As he got older, Jaymes developed little quirks and habits that slowly changed the way the entire family did things. We no longer used umbrellas, because he was obsessed with them and would go into tantrums that lasted hours if you took one from him. We panicked at the thought of sitting in a doctor's waiting room on a rainy day, because we knew there would be umbrellas galore. Another change involved where we went to eat out. We learned over time that Jaymes has a very hard time with small, crowded spaces. So KFC was out, because the combination of a tiny restaurant and lots of noisy customers was overwhelming for him. Instead, we went to places like CiCi's pizza. CiCi's pizza is perfect because it has a huge, open dining area and there aren't usually a ton of people there.

I think the biggest effect Jaymes' diagnosis has had on us is in how we think and react. When I see a kid in a store screaming, I no longer immediately think "wow, that kid is a little snot. Look at him having a fit." Instead, I wonder to myself if the child is special needs. Autism is one of the more difficult disorders, because it's invisible. Unless you know what you're looking for, an autistic child just seems like a horrible little brat, when in reality they are highly sensitive kids who are trying their best to function in what is often an overwhelming environment.

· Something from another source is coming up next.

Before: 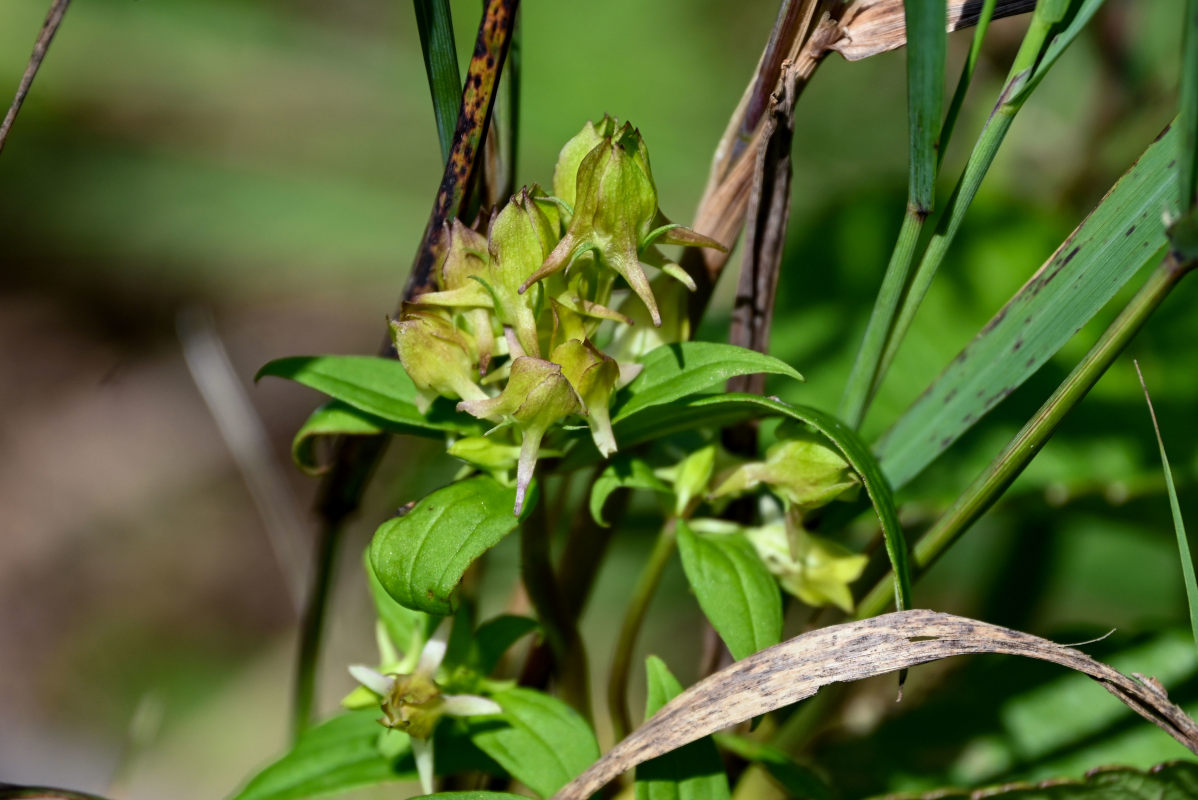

Jaymes taught us to stop caring what other people thought of us. I used to be so afraid that when he had a meltdown, people would look at me funny. Now I just shrug it off and keep walking, or I explain why Jaymes is doing what he's doing. He doesn't embarrass me, and I don't keep him hidden away at home. We're out every day; he is part of the family doing the same things any regular kid would have to do. He goes to the grocery store, the video store, the mall. He comes with me to the Social Security office, or to the doctor, or wherever else he needs to go. He's taught me that there is only way to really secure a place in society for people like him, and that is to involve him in every possible way.

All in all, Jaymes' autism made our family a better one. It's because of the trials and tribulations we have faced that we have grown so much stronger. I know that I've grown tremendously as a person. Doing what I needed to do for him helped me go from being an incredibly shy person who could not even make phone calls or walk into a store alone, to a mom who can sit at an IEP meeting and assertively make the decisions and push the limits to get Jaymes what he needs and what he deserves. I thank God every day for bringing the little guy into my life, and I can't imagine life without him.


kristi said...

I loved reading this. Really, I have always been a loud mouth but now I have to be an educator. It is great fun. LOL.

PS my word verify is booty (cackle)

Adelaide Dupont said...

Would probably give you at least an 85 which is Distinction around here.

Kelley said...

I could have written that.

Except MPS and I didn't fight. He just worked a lot and left it all to me. Which, in hindsight, is probably just as bad.